SodaStream, the maker of these machines – an Israeli company, natch – is promoting its message of eco-consciousness in the form of a large metal cage. Packed with 10,657 empty bottles and cans, it represents the average consumption of one family over five years. Next to the cage is a sign that reads: "One bottle can replace this."
SodaStream displayed the cage prominently in New York's Time Square and 30 other countries.
So what did SodaStream get from all this? For starters, a stock (SODA) that is up 30 percent this year.

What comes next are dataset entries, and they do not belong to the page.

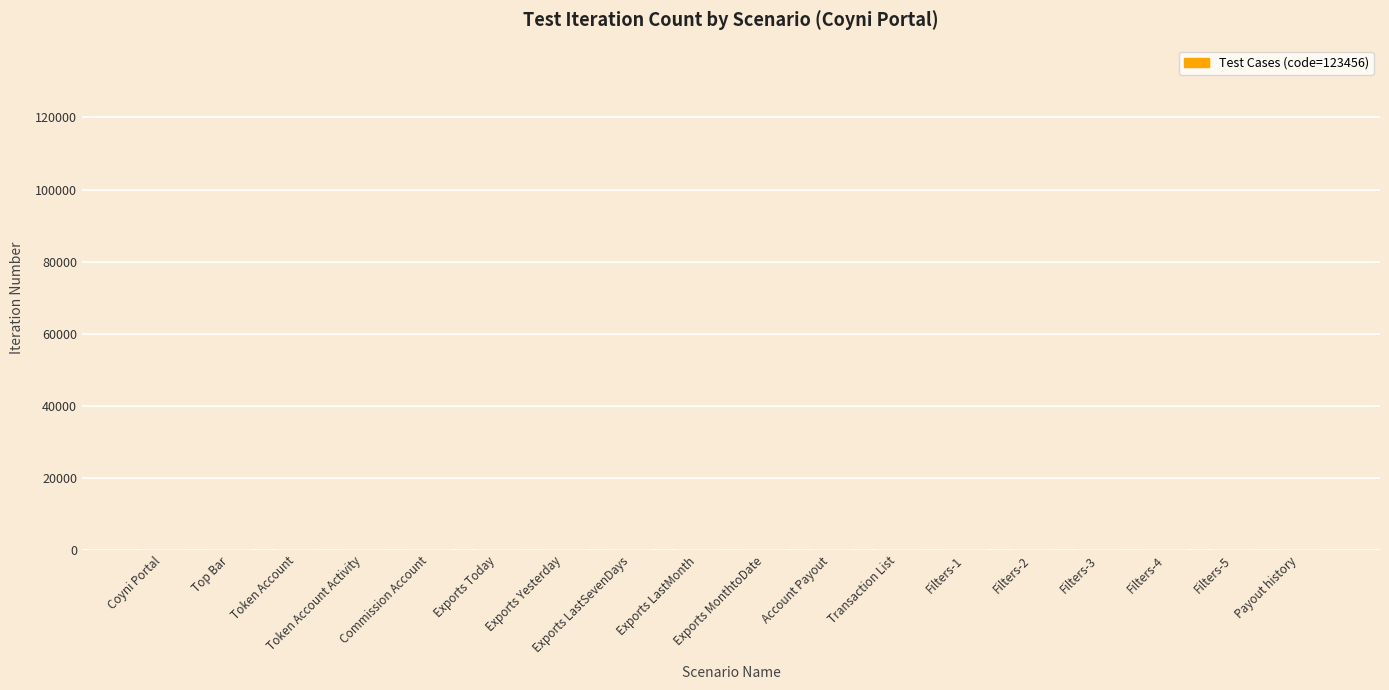

What is the sum of all values?

28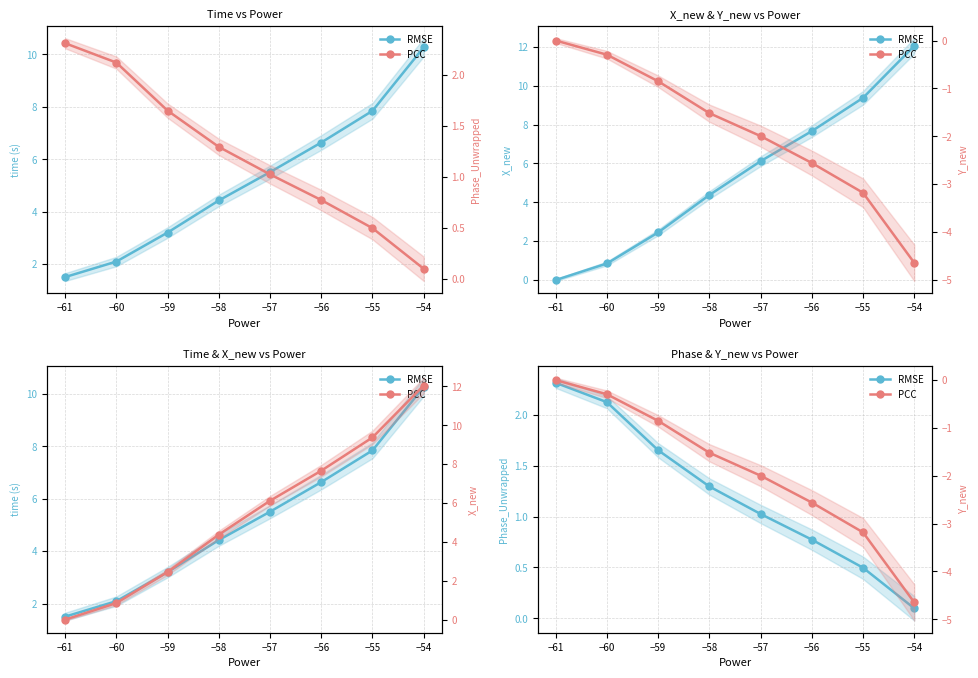

How many series are shown in this chart?

2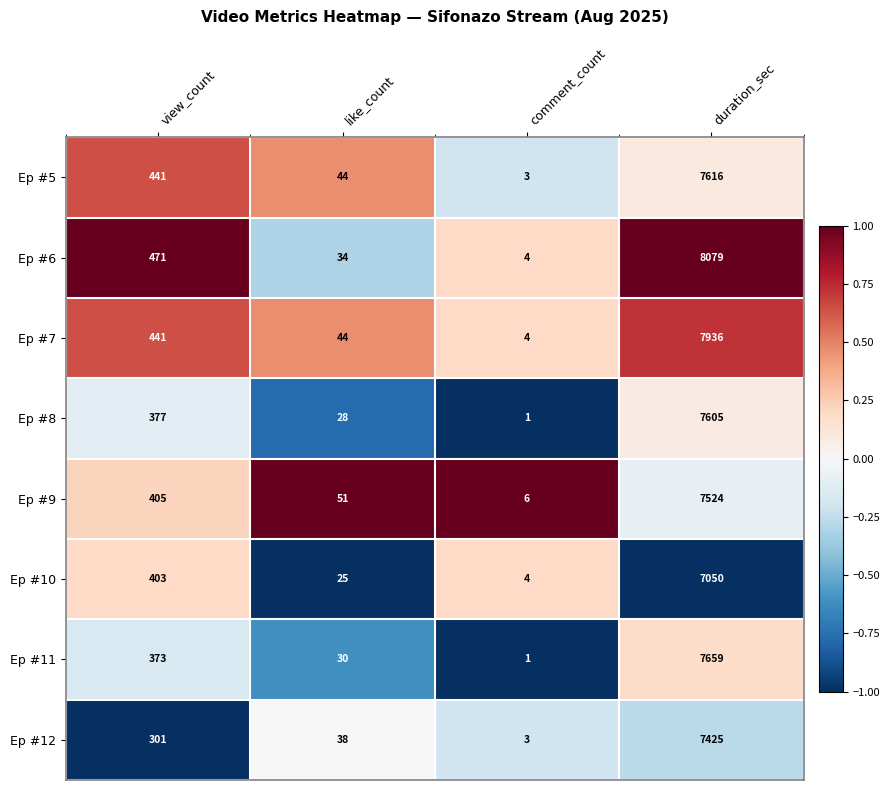

Is it true that Ep #8 equals 7 at like_count?

False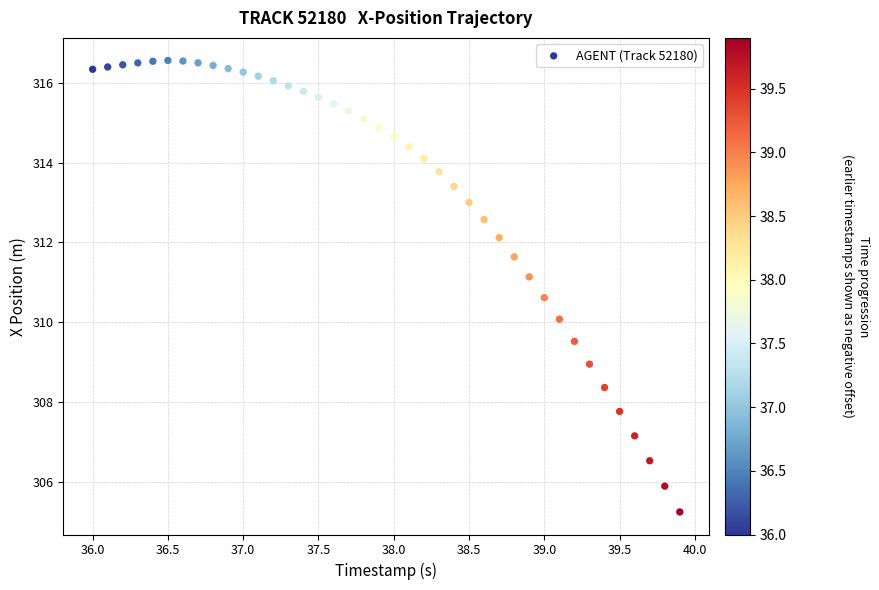

What is the range of Y values (max minus min)?

11.3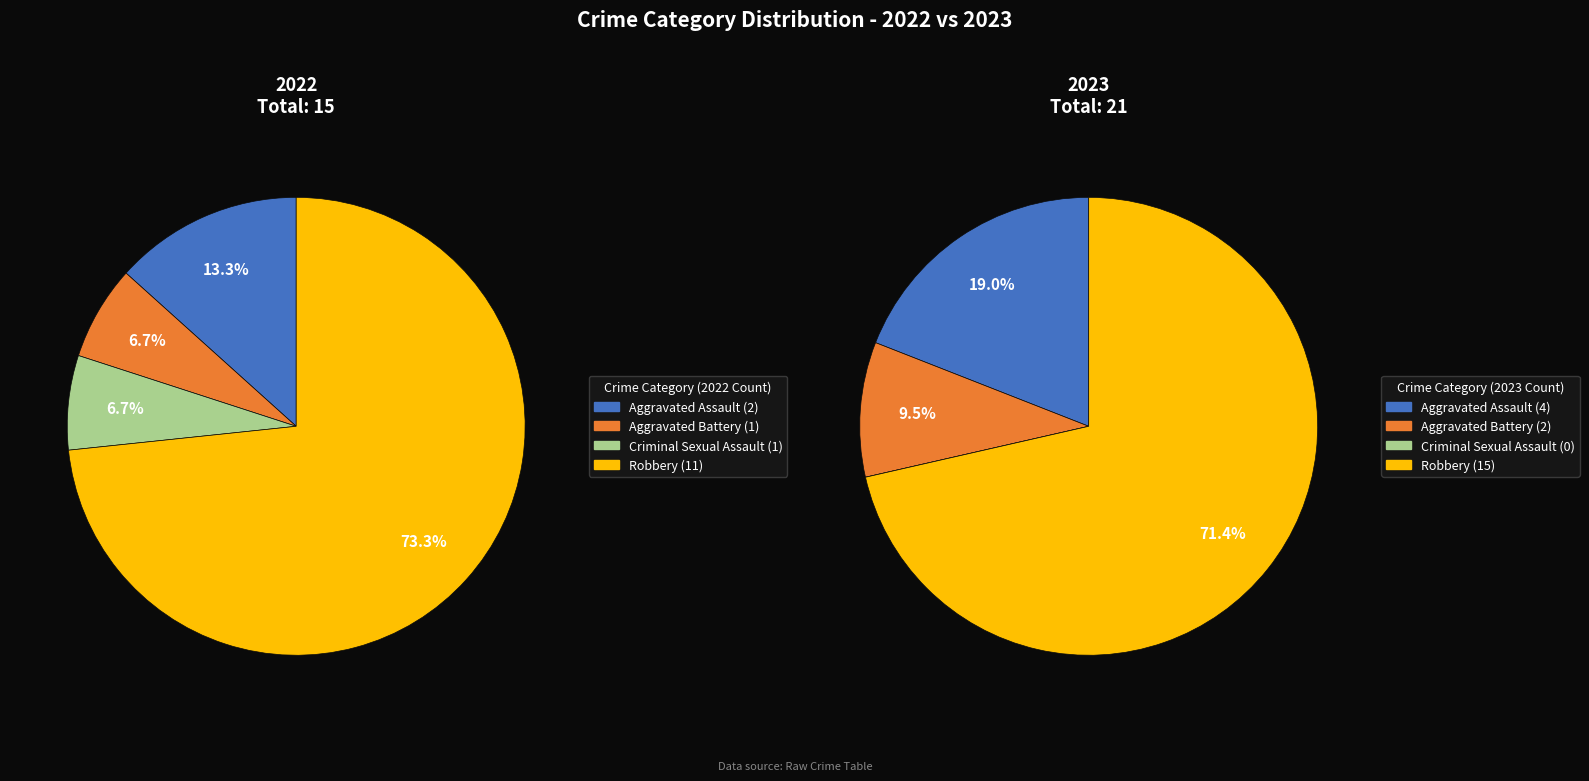

Combined, what portion of the pie is 2 and values_2022?

20.0%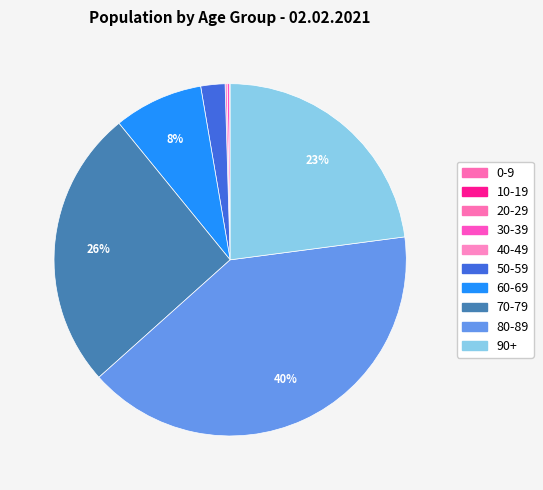

Rank the categories by value from lowest to highest.

10-19, 20-29, 0-9, 40-49, 30-39, 50-59, 60-69, 90+, 70-79, 80-89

But when SodaStream displayed the cage in Olympic Park, opposite Coca-Cola's headquarters in Atlanta, they got slapped with a legal claim that these empty bottles and cans infringes on Coca-Cola's rights to its brand.
In response, SodaStream CEO Daniel Birnbaum shot back: "You sold the product, and the sale terminates these rights. Besides, we collected the bottles from the garbage. If the cans in the garbage are yours, go and collect them from all over the world. That's a billion bottles a day being thrown out… We find it incredulous (sic) that Coke is claiming ownership of its garbage."
For me, I'll stay out of this fight. I'm content having my soda machine, and chugging 4 liters a day.